It's not easy being Ryan Howard

RYAN HOWARD wanted to know if you wanted to trade places with him, and your first reaction was a resounding hell yes, because when you look at Ryan Howard, you see the pea-sized diamonds piercing his ear, and the silver chain hanging from his neck, and the mansion with $80,000 worth of doorknobs rising above the rim of Tampa Bay. You see the flashbulbs and the headlines and the highlight reels and the 30,000 people sitting in a circle watching your every move. And, well, let's stop right there for a second.

That last part: Those people, including you, right now, looking at Ryan Howard, looking at his life the way nobody has ever looked at yours, and not feeling a shred of shame about doing so. What if there were 30,000 Ryan Howards studying you?

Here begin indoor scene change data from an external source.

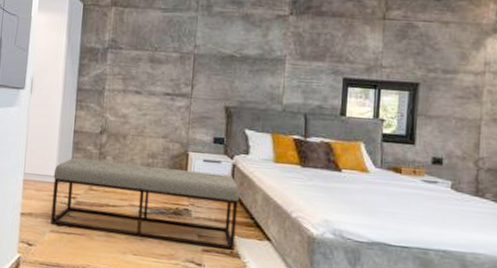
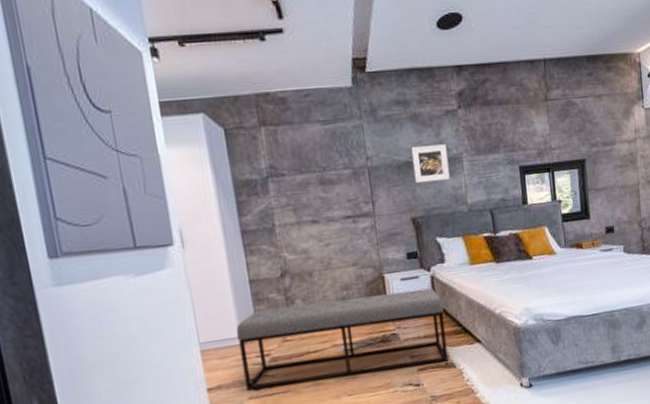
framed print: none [235,43,272,79] -> present [411,144,450,184]

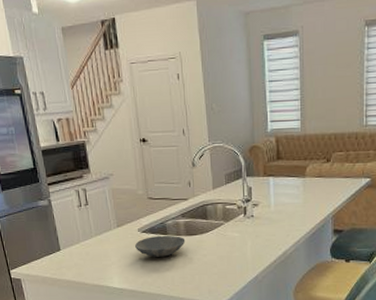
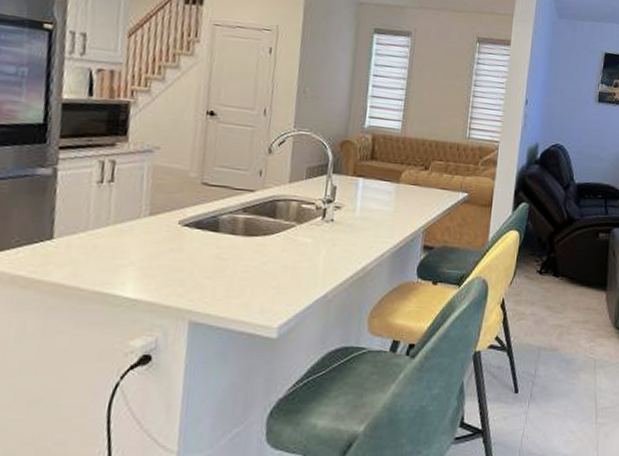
bowl: present [135,235,186,257] -> none [169,231,242,261]

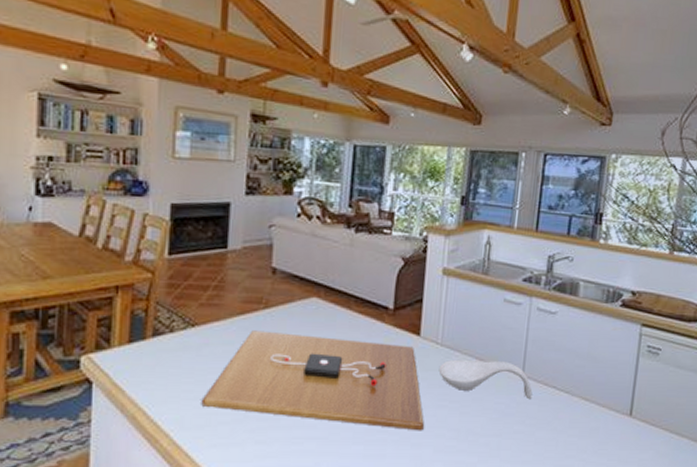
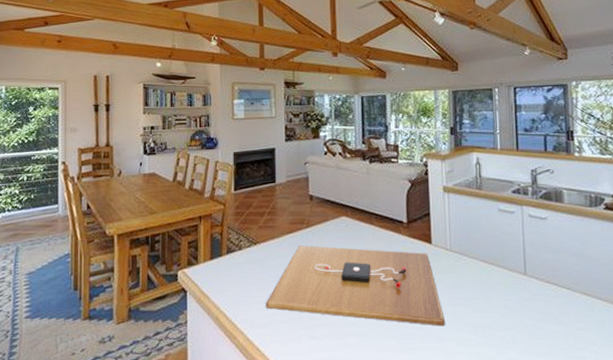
spoon rest: present [438,359,533,398] -> none [451,262,537,295]

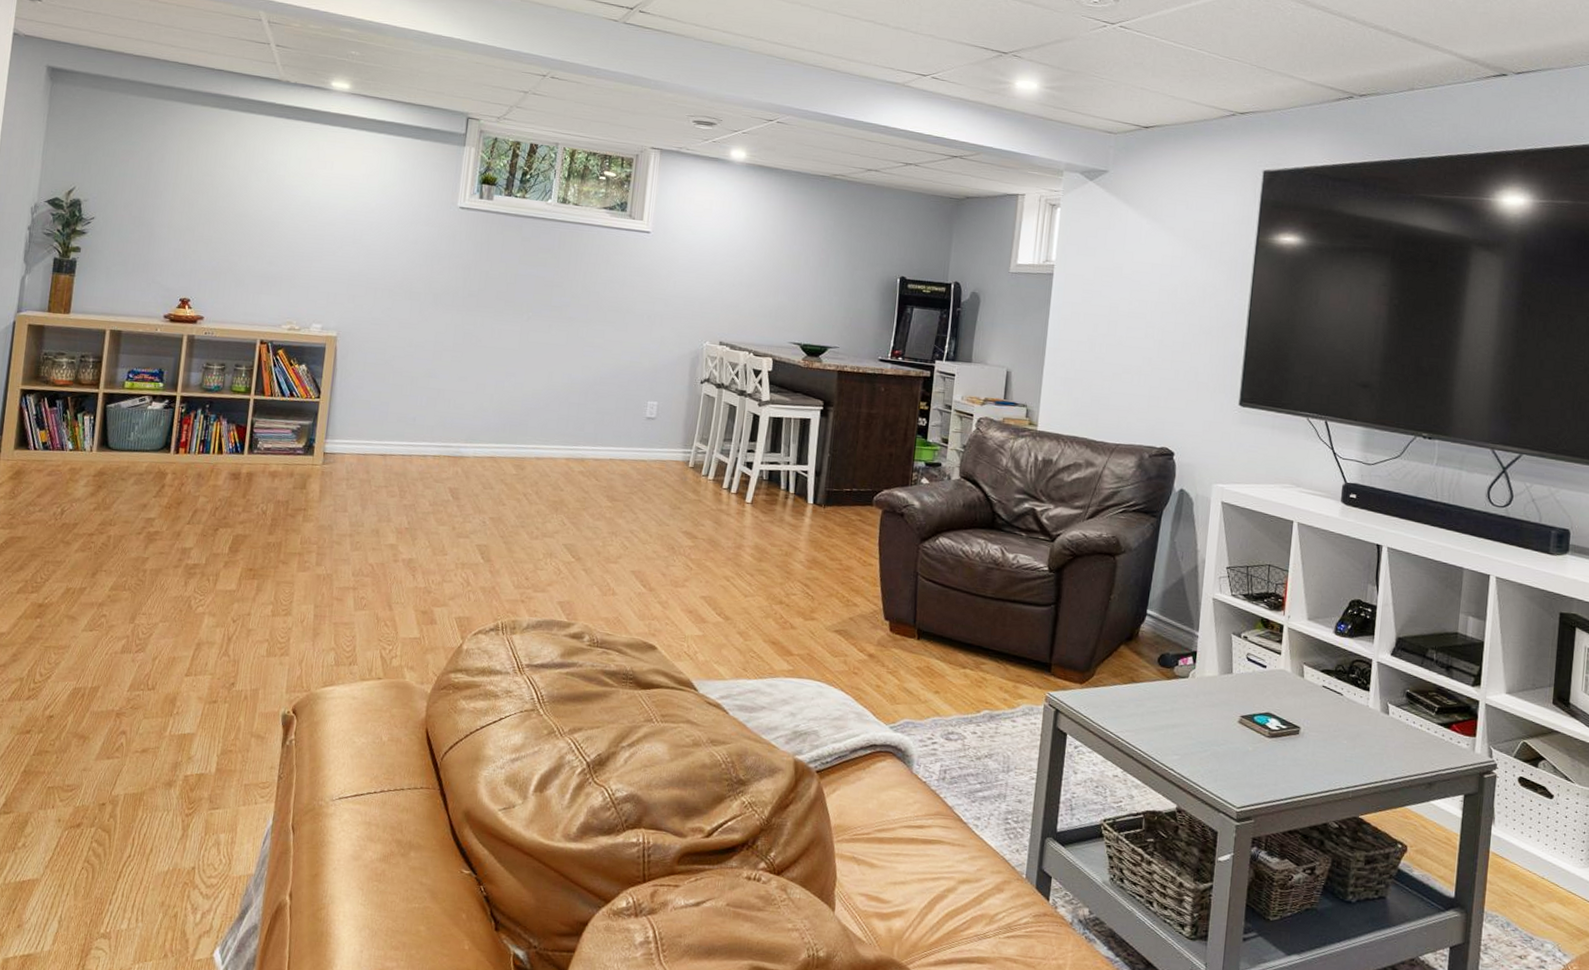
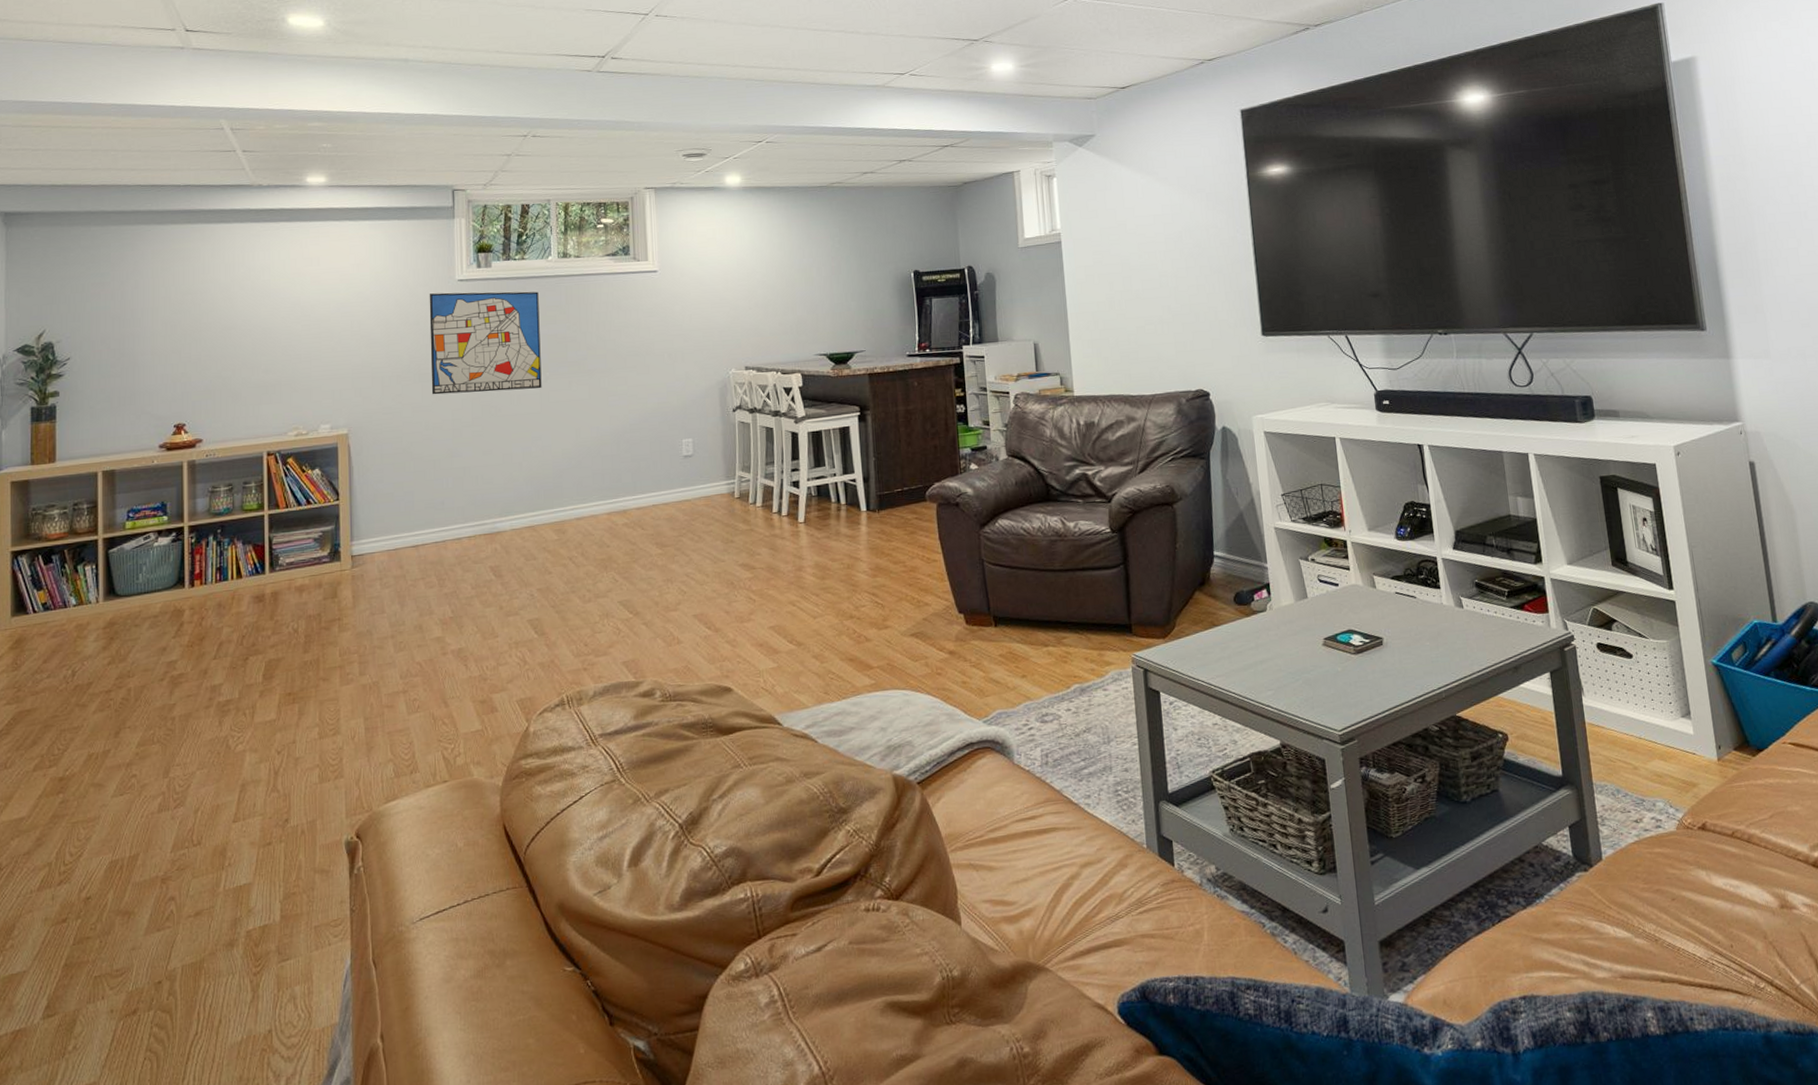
wall art: none [419,216,534,327] -> present [429,291,542,395]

What if there were 30,000 Ryan Howards watching your work day, judging your production, writing stories about your diamonds and your chains and your doorknobs, wondering whether you are worth the salary that your employer is paying you, wondering if somebody might be able to do your job better? What if you lived in a city full of Ryan Howards, and everywhere you went, you felt their stares as you passed? What if you started to think about what those Ryan Howards were thinking. Hey, isn't that the guy who used to be the best at what he did? How would that feel?

Do you want that?

"Want to trade places?" Howard asked. "Want to see what it's like?"

This was yesterday in the wake of a 4-2 win over the Diamondbacks. He had been benched. He had been belittled. He had been rumored to be on the verge of release. And then he had been restored, pointing to the sky as he circled the bases after a two-run home run, diving for a ground ball and throwing out the lead-runner from his left knee, drawing a two-out walk that would lead to a pivotal, if unorthodox, run. For at least 24 hours, Howard was a hero again.

But here's the thing about heroes: They're only heroes in other people's eyes. Heroes do not exist in mirrors. There, they are humans, the same ones they have stared at since the start of their lives. The rational ones understand that this is the gig for which they applied. But that does not mean they do not feel.

"It's all about putting things in perspective," Howard said. "There's a lot of outside stuff, a lot of outside people who have their own opinions and stuff like that. They can't walk in my shoes, so they don't know what it's like. I don't pretend to walk in yours to know what your life is like. This is what happens, this is where we are. We get paid a lot of money to play here. We're in a magnifying glass.

"It's tough, you've got all this stuff that's going around, but you turn the other cheek, try to stay positive. The haters, the naysayers, all that stuff - I still have love for them, because I'm a positive guy."

It is the game we have created, a self-fulfilling prophecy of sorts. The more we care about our idols, the bigger they become, and the bigger they become, the more we care. But the idolization of humans has always been a tricky business, because all humans follow the same trajectory, and that trajectory always ends in dust. That is where these Phillies are headed, and the rewards that Howard earned during their rise now make him the focal point during their fall. The body fails before the pride, and much of what we have witnessed over the last 2 years has been the conflict between the two. It has the potential to get ugly, to become the kind of situation in which nostalgia turns to sadness. Thus far, Howard has done an admirable job of preventing such a transition. Yesterday, he deflected a question about his relationship with Ryne Sandberg, saying he wanted to keep the focus on what the Phillies accomplished on the field. The manager has talked about the need for adjustment.

"Maybe the adjustment is keeping it simple," Howard said.

That means ignoring what you can't control, a category that includes the judgments of others. It means focusing on the positive aspects of your existence, and blocking out the negative. It means reminding yourself of a constant truth whenever the embarrassment or heartbreak or financial strife feels like more than you can bear: that for every person who might turn down the offer, another would feel blessed to walk in your shoes.